**Your task**:
In the data below, find every line with the word "down" and copy it out.

**Records supplied**:
□ □ □ □ □ □ □

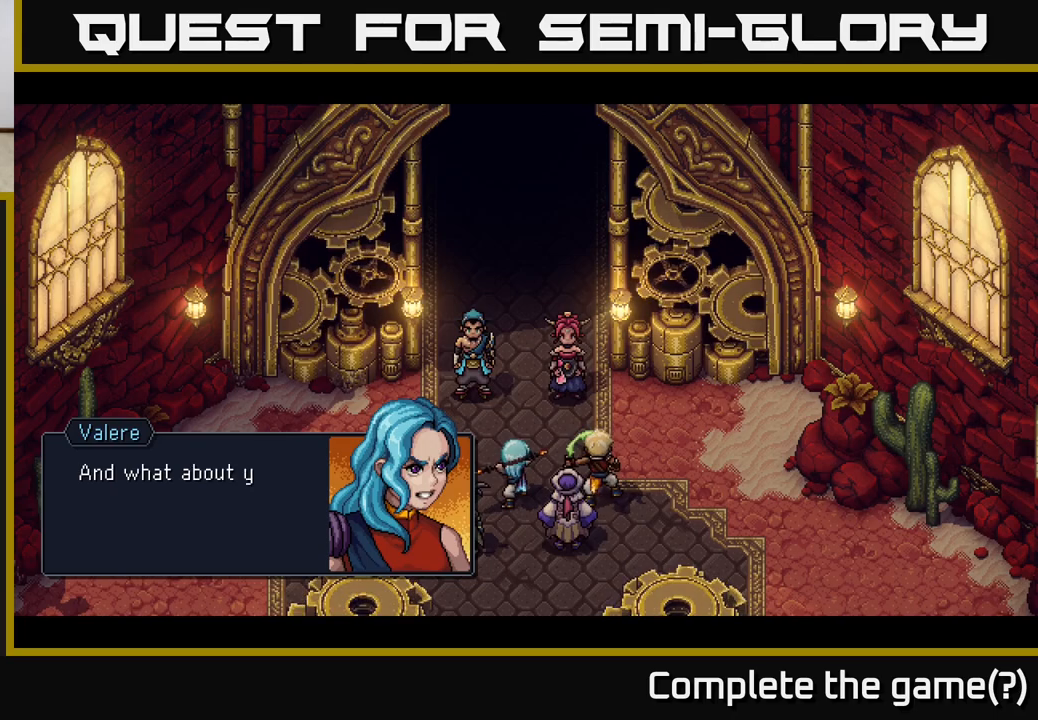
{"buttons": [], "left_stick": "center", "right_stick": "center", "events": [[250, "A", "down"], [433, "A", "up"]]}
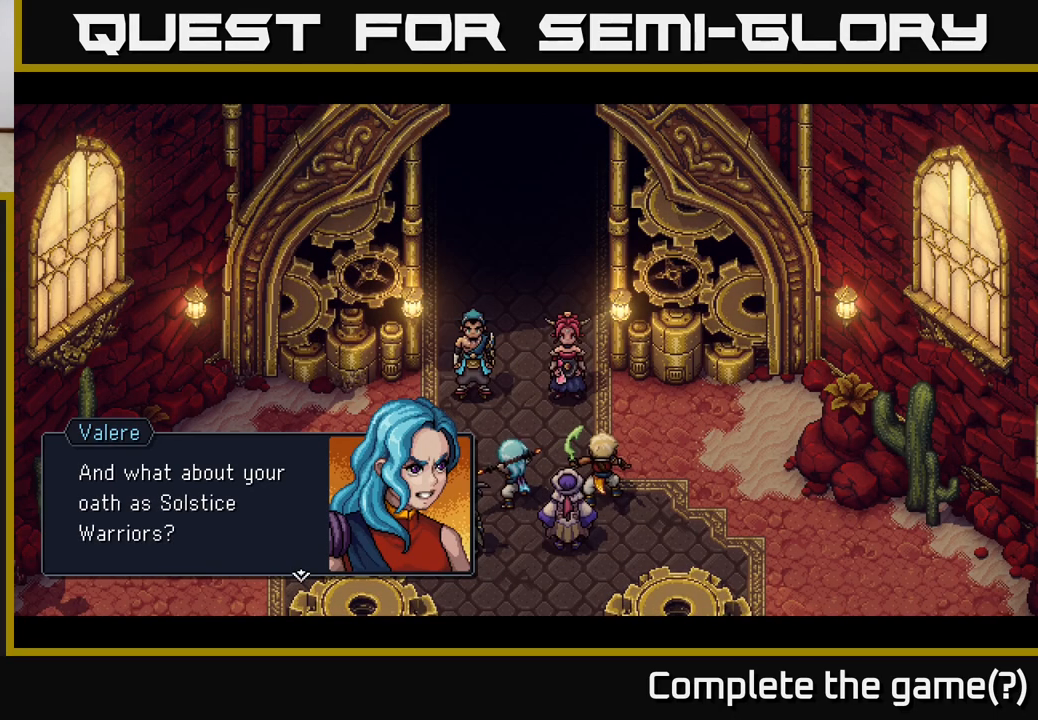
{"buttons": ["A"], "left_stick": "center", "right_stick": "center", "events": [[450, "A", "down"]]}
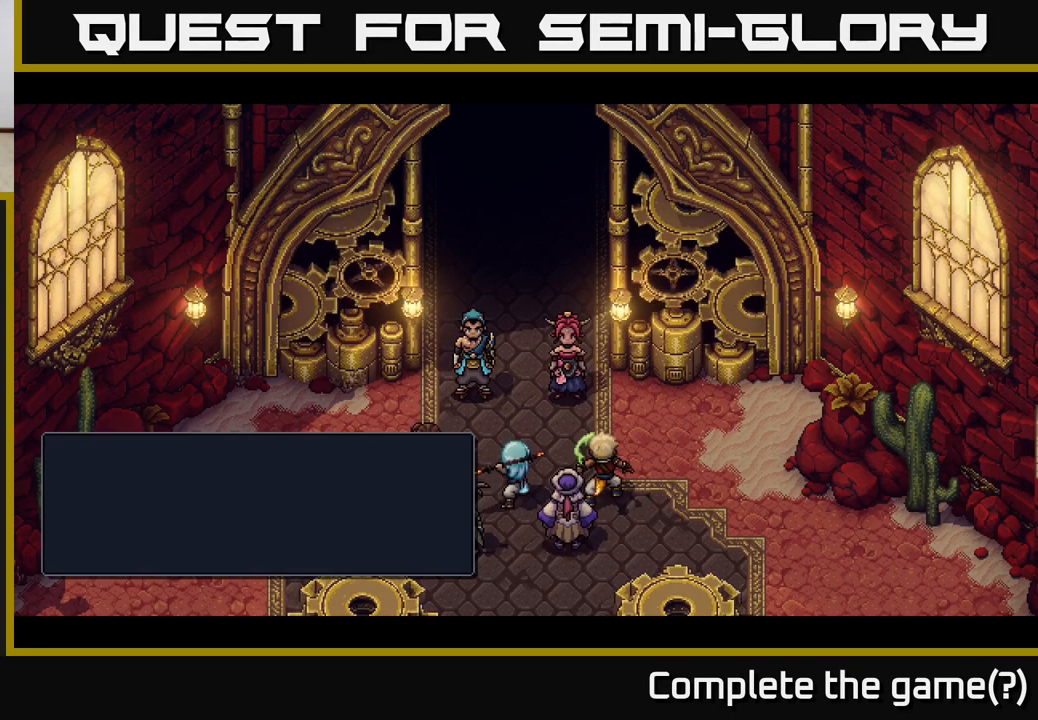
{"buttons": [], "left_stick": "center", "right_stick": "center", "events": [[167, "A", "up"]]}
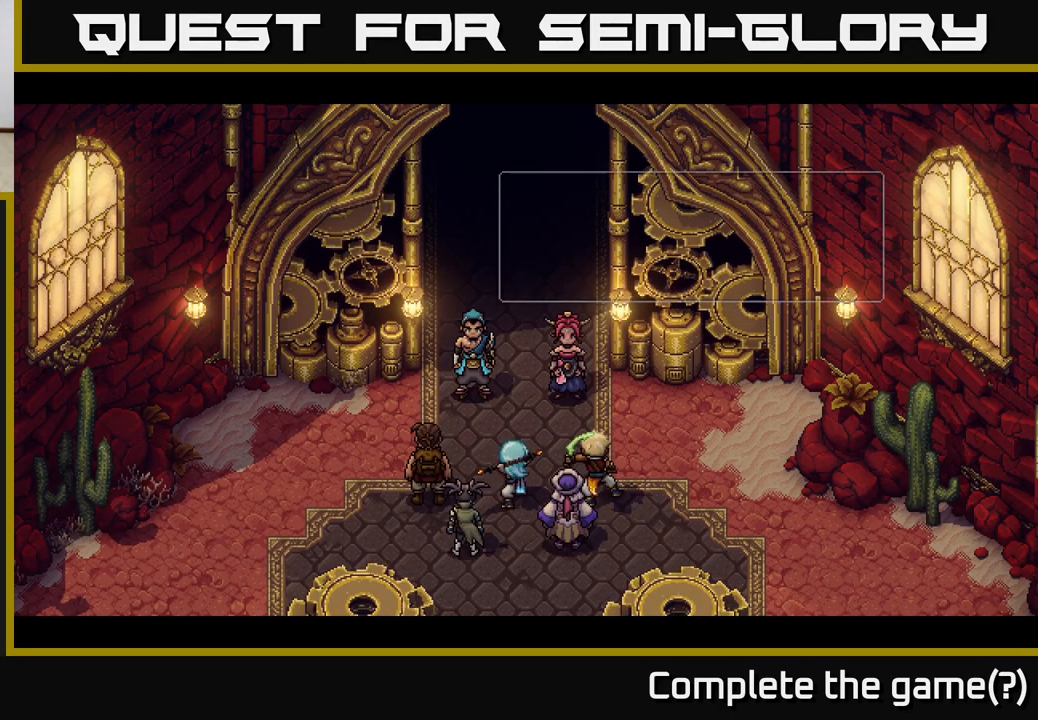
{"buttons": ["A"], "left_stick": "center", "right_stick": "center", "events": [[450, "A", "down"]]}
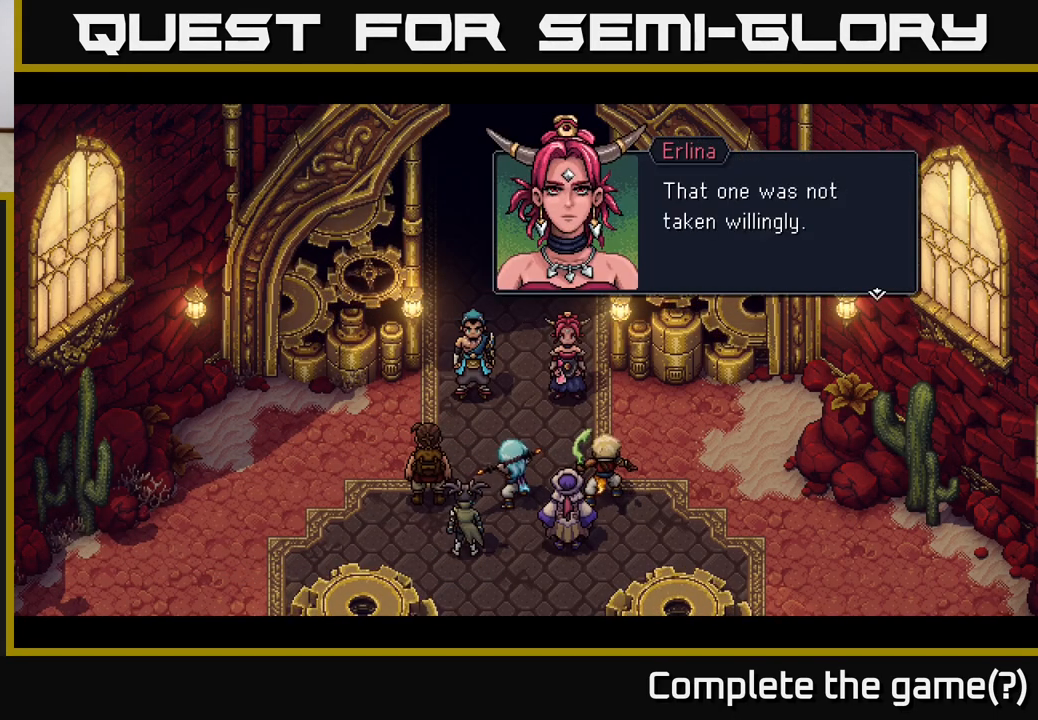
{"buttons": [], "left_stick": "center", "right_stick": "center", "events": [[100, "A", "up"]]}
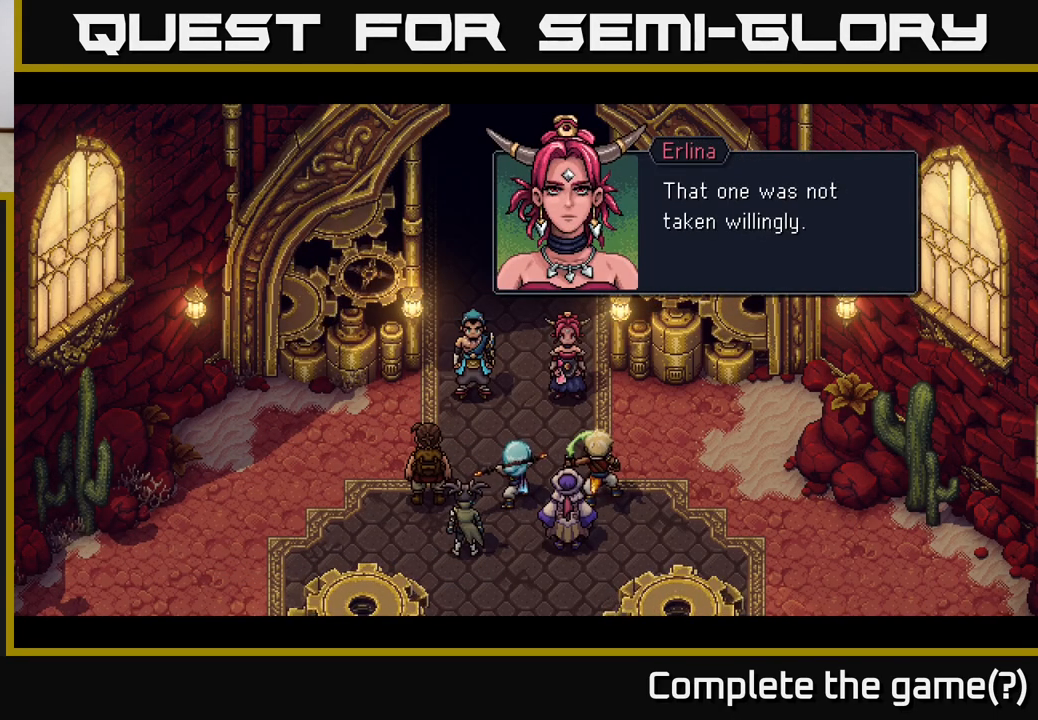
{"buttons": [], "left_stick": "center", "right_stick": "center", "events": [[233, "A", "down"], [417, "A", "up"]]}
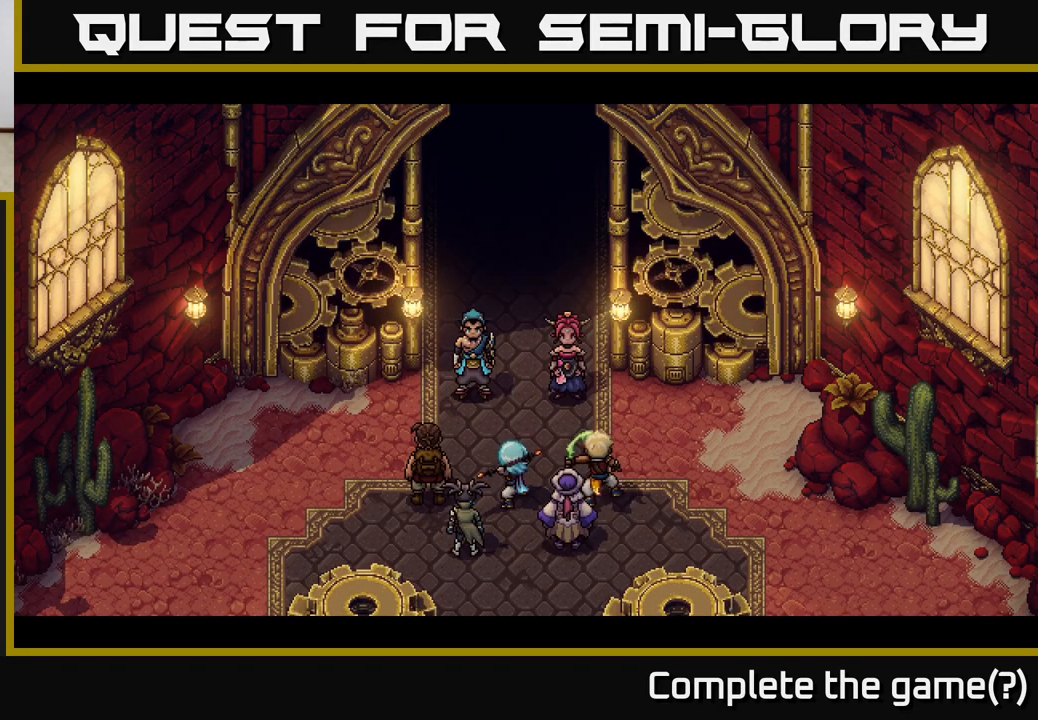
{"buttons": [], "left_stick": "center", "right_stick": "center", "events": []}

□ □ □ □ □ □ □

**Response**:
{"buttons": [], "left_stick": "center", "right_stick": "center", "events": [[250, "A", "down"], [433, "A", "up"]]}
{"buttons": ["A"], "left_stick": "center", "right_stick": "center", "events": [[450, "A", "down"]]}
{"buttons": ["A"], "left_stick": "center", "right_stick": "center", "events": [[450, "A", "down"]]}
{"buttons": [], "left_stick": "center", "right_stick": "center", "events": [[233, "A", "down"], [417, "A", "up"]]}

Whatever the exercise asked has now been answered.